I’m not a big proponent of medicating depression. In fact, I was coming off of anti-depressants when I used those same pills to try to kill myself. And, while one of the first thoughts I recall having upon surviving the attempt was what hell I had put my family through, it never entered my mind at the moment I made the decision. You see, when the pain gets bad enough and the fog gets thick enough, the realization that you have finally figured out a way to stop the suffering seems like a relief and that single realization takes precedent over anything resembling rational thought.
When a person tries to commit suicide, they don’t really want to die. They’ve just misplaced hope. Hope that things can and will change. Hope that the pain will ease. Hope that the fog will lift. Hope that they will ever feel joy again. Hope that on balance, life is actually worth living through all its trials and tribulations. Hope that tomorrow, or even an hour from now, it will be possible to give and receive love again. Which is why everyone, not just people who are depressed, should sit up and pay attention to what Robin Williams was driven to do.
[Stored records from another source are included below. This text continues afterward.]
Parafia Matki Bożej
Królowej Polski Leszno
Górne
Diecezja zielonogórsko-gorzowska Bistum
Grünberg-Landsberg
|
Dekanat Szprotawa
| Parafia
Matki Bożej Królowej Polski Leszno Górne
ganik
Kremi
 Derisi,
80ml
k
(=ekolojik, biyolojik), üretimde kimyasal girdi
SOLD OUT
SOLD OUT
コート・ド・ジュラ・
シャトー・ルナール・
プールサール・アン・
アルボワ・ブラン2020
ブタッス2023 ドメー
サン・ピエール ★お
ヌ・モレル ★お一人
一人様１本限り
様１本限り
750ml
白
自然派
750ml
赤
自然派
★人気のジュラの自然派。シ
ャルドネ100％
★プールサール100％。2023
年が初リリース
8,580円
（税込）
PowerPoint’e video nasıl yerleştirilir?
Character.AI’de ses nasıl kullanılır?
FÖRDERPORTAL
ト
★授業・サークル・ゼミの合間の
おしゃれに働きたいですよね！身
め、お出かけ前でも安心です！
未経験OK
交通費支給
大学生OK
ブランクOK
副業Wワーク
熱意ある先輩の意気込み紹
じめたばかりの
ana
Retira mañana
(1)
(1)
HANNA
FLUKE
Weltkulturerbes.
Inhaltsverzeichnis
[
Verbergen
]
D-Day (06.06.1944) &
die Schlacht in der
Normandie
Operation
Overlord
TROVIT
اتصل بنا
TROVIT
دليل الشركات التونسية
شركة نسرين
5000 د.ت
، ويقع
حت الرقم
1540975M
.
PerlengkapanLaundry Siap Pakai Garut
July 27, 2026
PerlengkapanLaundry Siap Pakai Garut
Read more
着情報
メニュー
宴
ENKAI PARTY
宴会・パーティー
We are living in a world overwhelming us with so much negativity that we are losing hope. You see it in the growing apathy. Apathy unchecked leads to hopelessness. Where is the outrage and help for innocents beheaded or buried alive? Where is the outrage, and help, for the Iraqi’s stranded on a mountain top? Where is the outrage and help for children being used as sex slaves and pawns in a political game? Where is the outrage for female genital mutilation as a “religious” practice? Where is the outrage for corrupt, lying, greedy politicians who prosper at our expense and our decline? Where is the outrage at what’s happening on our border? Where is the outrage at what we do to animals every minute of every day in the name of science? Where is the outrage at the manipulation of our economy for the benefit of the few at the expense of the many?
I know. I know. You are tired. You are overwhelmed. You feel powerless. You are dancing as fast as you can dance. So was Robin Williams. That’s the cautionary tale he bequeaths us.
His most important message and he brought us many through his seemingly endless creativity, is that having to feel less, or dying, is not the answer. The message of immediate importance is for each one of us to finally embark upon creating a world where kindness, cooperation, compassion and love are the norm not the aberration.
A world where feeling too much will only get you more joy.